South Crofty Mine Underground 13: This page is continuing the images of drive development.
This mainly covers the use and priming of the explosives before the blasting of the face.
Nick Le Boutillier kindly wrote a few lines about blasting in South Crofty.
The most commonly used explosive was Powergel, this was a plastic explosive that came in foot-long 3/4 inch plastic-wrapped ‘sausages’. This was used at the end of drill holes to break out to the hole sockets. Also by moonlighting geologists as ‘slap dab’ to ‘blow shit up’, which was enormous fun.
The main explosive in use was anfo, which is ammonium nitrate mixed with diesel oil. This was pink and had the consistency and form of small polystyrene balls. It was blown by compressed air into the drill holes, the detonators were placed in the Powergel and the wires run out of the holes. Also these were sometimes tamped by a bit of clay to close the hole.

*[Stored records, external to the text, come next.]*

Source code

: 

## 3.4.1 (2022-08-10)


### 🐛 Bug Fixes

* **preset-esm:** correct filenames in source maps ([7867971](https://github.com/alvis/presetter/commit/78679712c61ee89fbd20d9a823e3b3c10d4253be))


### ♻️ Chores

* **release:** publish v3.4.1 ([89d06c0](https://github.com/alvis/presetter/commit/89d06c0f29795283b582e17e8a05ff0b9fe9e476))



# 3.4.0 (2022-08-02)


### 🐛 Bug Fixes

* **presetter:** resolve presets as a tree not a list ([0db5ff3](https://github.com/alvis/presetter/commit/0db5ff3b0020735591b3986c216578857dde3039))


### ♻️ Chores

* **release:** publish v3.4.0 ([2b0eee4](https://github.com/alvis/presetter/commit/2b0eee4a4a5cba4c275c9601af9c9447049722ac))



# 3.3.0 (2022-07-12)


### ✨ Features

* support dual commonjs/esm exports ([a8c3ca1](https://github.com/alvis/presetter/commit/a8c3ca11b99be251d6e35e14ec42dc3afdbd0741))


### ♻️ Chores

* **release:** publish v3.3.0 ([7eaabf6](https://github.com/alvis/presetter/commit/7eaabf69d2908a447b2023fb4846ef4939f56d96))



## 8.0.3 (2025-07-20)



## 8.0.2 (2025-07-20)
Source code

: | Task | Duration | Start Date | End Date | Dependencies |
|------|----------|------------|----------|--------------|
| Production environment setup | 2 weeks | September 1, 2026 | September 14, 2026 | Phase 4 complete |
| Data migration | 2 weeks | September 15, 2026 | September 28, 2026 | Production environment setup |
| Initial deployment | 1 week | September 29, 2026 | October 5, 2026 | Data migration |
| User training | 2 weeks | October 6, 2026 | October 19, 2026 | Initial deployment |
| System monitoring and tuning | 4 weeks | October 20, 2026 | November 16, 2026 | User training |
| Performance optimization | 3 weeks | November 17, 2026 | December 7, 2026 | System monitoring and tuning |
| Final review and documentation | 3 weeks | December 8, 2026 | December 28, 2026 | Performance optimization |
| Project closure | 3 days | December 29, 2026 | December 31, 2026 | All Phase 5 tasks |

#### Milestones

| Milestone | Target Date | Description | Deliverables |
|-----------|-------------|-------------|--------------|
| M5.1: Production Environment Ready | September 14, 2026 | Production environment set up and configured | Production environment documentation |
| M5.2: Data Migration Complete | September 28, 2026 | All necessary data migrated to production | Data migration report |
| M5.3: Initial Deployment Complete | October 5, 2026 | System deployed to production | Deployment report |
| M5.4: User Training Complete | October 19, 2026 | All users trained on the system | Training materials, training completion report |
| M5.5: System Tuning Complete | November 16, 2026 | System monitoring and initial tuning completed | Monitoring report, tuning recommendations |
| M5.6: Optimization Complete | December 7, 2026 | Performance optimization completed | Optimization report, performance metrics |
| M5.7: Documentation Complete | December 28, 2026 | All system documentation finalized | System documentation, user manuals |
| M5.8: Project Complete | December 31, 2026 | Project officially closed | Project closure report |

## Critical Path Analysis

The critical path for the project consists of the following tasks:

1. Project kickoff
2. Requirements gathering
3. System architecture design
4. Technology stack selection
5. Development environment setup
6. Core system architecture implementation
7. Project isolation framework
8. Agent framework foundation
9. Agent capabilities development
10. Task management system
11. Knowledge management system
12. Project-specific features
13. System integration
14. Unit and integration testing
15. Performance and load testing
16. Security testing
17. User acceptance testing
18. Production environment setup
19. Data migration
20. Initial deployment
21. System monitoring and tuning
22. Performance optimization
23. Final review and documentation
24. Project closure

Trammers would sometimes use Coretex, which was a nitrate-based explosive that looked like white electrical cable. This could be wrapped around troublesome rocks and was very effective. However it was not popular, because chemicals from the explosive were readily absorbed by the skin and could easily lead to very severe blinding headaches and nausea.
On another day, the next two images are again of Adrian Mugford in another part of the mine. Once again drilling for the next blast. Present day Health and Safety laws restrict the use of these rock drills because of the extreme vibration the operative felt.
The rest of the images on this page were taken on the NPZ (North Pool Zones) crosscut on 400 Fathom Level South Crofty Mine. This was on another day with Nick Le Boutillier. This set clearly shows the ANFO explosive being blown into the drilled holes by compressed air. It was rare to hang around and have the chance to take pictures. I certainly made the most of the opportunity.
Neil Hodges whom I met several times underground has written a piece about using explosives at South Crofty.
My first experience with explosives was at Wheal Jane back in the mid 80’s. Then, the cartridge shaped dynamite was NitroGlycerine based. If you got some on your hands and rubbed your forehead inadvertently it would give you a thumping headache! This was mainly used for rounds drilled in development ends which were often wet, because this explosive was not too badly affected by water.
At Crofty which was a much drier mine Anfo was most commonly used , this is a mixture of Ammonium Nitrate(fertiliser) and Fuel Oil(diesel). The cartridge type dynamite had changed to an emulsion paste in a plastic sausage. The trade name of this was Powergel E80.
One cartridge of Powergel would be used as a primer if there was a chance of some damp at the back of the hole. The primer contained the detonator, so it was important that the blast was initiated well. The rest of the hole would be filled with Anfo. This was blown into the hole by compressed air. If, which was more likely the ground was dry, the detonator could be placed at the back of the hole and then loaded with only Anfo and no primer.
Anfo’s big drawback was that water would decompose it very quickly preventing detonation. In this eventuality all the holes in the round would have to be flushed out and recharged. Worse still, a partial detonation of some of the holes could occur in the round, leaving a shattered mess at the face.